**REQUIRED WORK:** Could you transcribe every entry below exactly, leaving out the pictures?
§
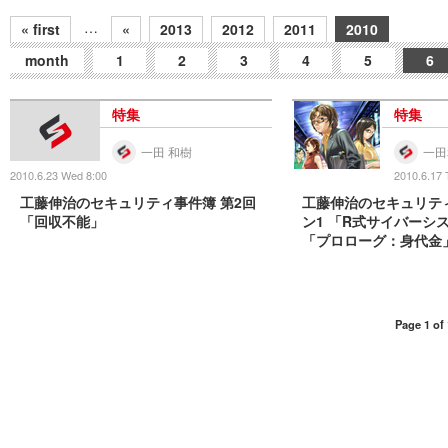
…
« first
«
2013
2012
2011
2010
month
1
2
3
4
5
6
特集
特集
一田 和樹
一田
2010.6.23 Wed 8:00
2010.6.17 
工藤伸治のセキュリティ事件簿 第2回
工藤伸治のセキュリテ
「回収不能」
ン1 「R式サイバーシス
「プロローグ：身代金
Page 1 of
§
**ANSWER SECTION:**
…
« first
«
2013
2012
2011
2010
month
1
2
3
4
5
6
特集
特集
一田 和樹
一田
2010.6.23 Wed 8:00
2010.6.17 
工藤伸治のセキュリティ事件簿 第2回
工藤伸治のセキュリテ
「回収不能」
ン1 「R式サイバーシス
「プロローグ：身代金
Page 1 of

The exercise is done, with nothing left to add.